I was surprised to see the backstory of EPIC Systems of Verona, WI, appear in the New York Times this morning. EPIC is one of the "biggie" electronic medical record systems that boasts 260 customers covering some 127 million patients’ medical records by 2013. The article covers how the company was started and makes sure to mention the fact by Judith Faulkner, EPIC’s CEO, that “to the best of our knowledge, in the 32 years we’ve been in business, there has never been a breach of Epic’s data by a hacker.” (Seems like a glove was just thrown down to this reader.)
Still, Ms. Faulkner adds:
“I’m worried if we put up too many barriers in order to make things private, and if that makes the flow of information slow and hard to share, in effect more people will be harmed,” she says. So far the committee has maintained that balance well, she says.
Balance? Hmmm.
So far, there appears to be huge skewing of information provided to health care administrators rather than doctors these days. For instance, when a doctor wants to know how many procedures their group has performed according to data they themselves entered into the Electronic Medical Record, they meet resistance. (This is not a small issue for doctors increasingly held accountable to MGMA benchmark productivity standards for their income.) Trust is a critical issue in medicine and doctors must feel they trust the data being given to them. The Electronic Medical Record systems of tomorrow should foster this kind of data transparency for doctors, not provide statistics from inaccessible data warehouses.

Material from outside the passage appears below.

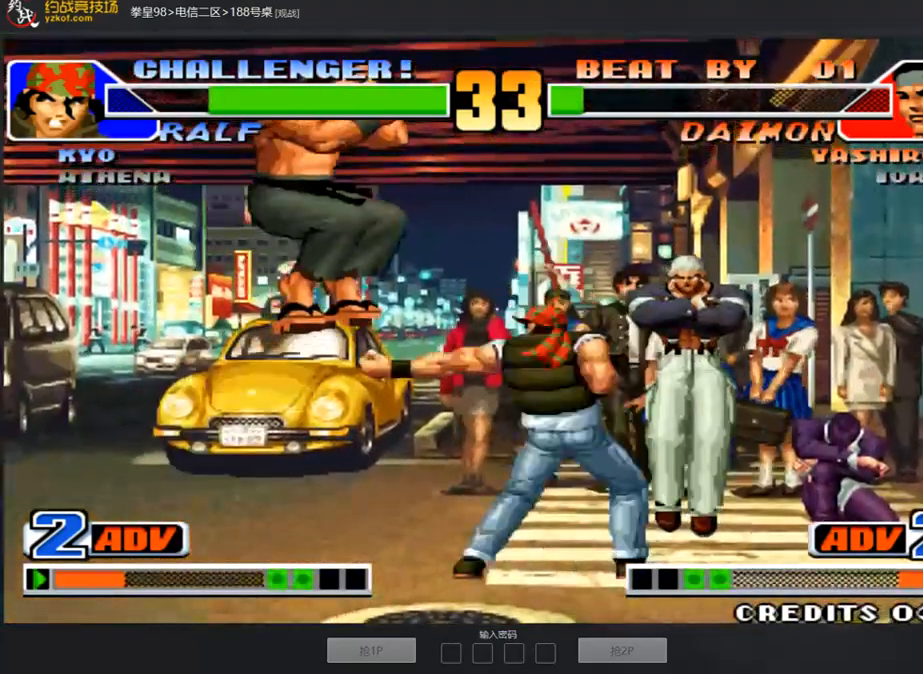
{"buttons": [], "left_stick": "right", "events": []}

Doctors are eager to use their data for their patient’s benefit. And yet they see these proprietary systems that carefully-control access to information as impediments to care rather than as facilitators of decision making. To date, this end-user still has yet to see any electronic data flow from one institution’s EPIC data pool to another. Perhaps this capability will be realized some day, but for now, we still must request paper records from fellow EPIC institutions manually. While this limitation may be part of the "balance" to which Ms. Faulkner alludes, to doctors on the front line of care provision, this "balance" currently feels quite skewed away from patients and doctors.

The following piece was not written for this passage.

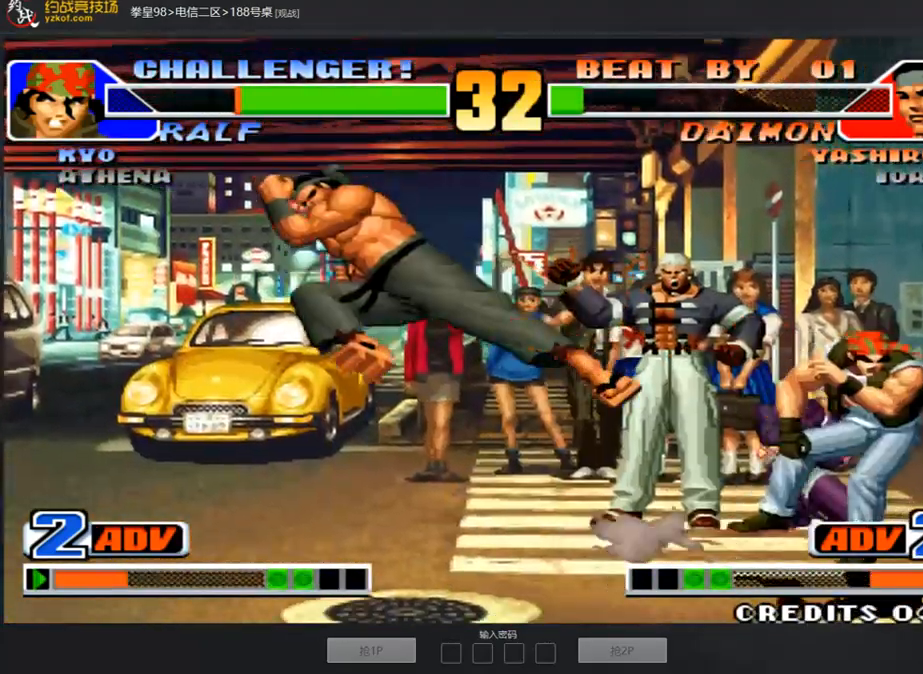
{"buttons": [], "left_stick": "center", "events": [[17, "left_stick", "up"], [268, "C", "down"], [418, "C", "up"], [435, "left_stick", "center"]]}
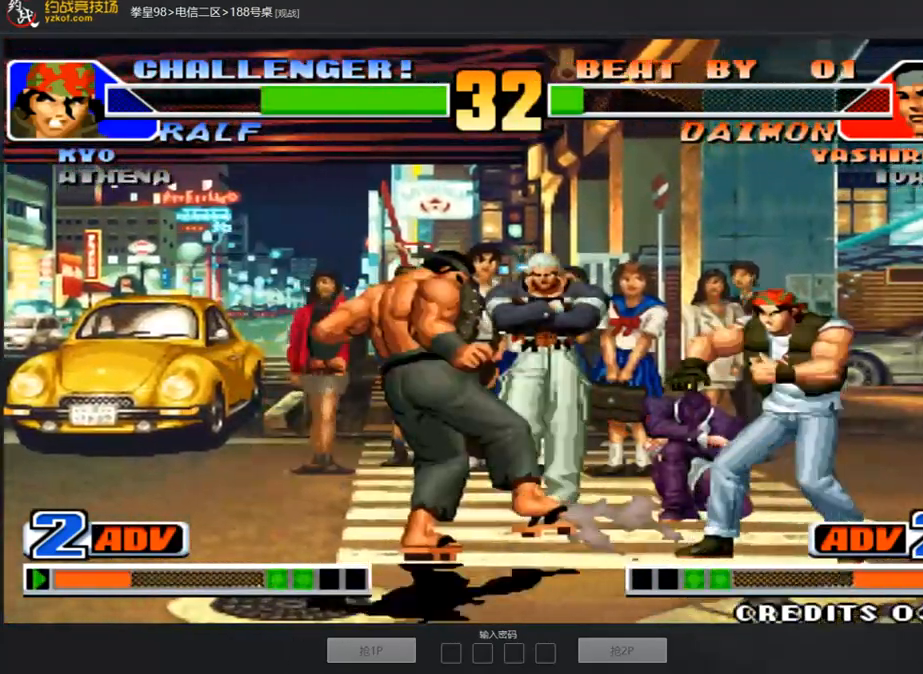
{"buttons": [], "left_stick": "right", "events": [[50, "B", "down"], [184, "B", "up"], [184, "left_stick", "right"]]}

Doctors are the largest and most influential contributors to the electronic medical record data and the cost of medicine. We see how these systems affect our patients first-hand. Unless change comes quickly to permit doctors to be involved in decisions based on the data they themselves provide the system, restricting their access to aggregated data assessment might become the greatest electronic medical error in the foreseeable future.
After all, how else will we ever be able to credibly challenge the potential for a critical programming or statistical error that could ultimately affect 127 million lives?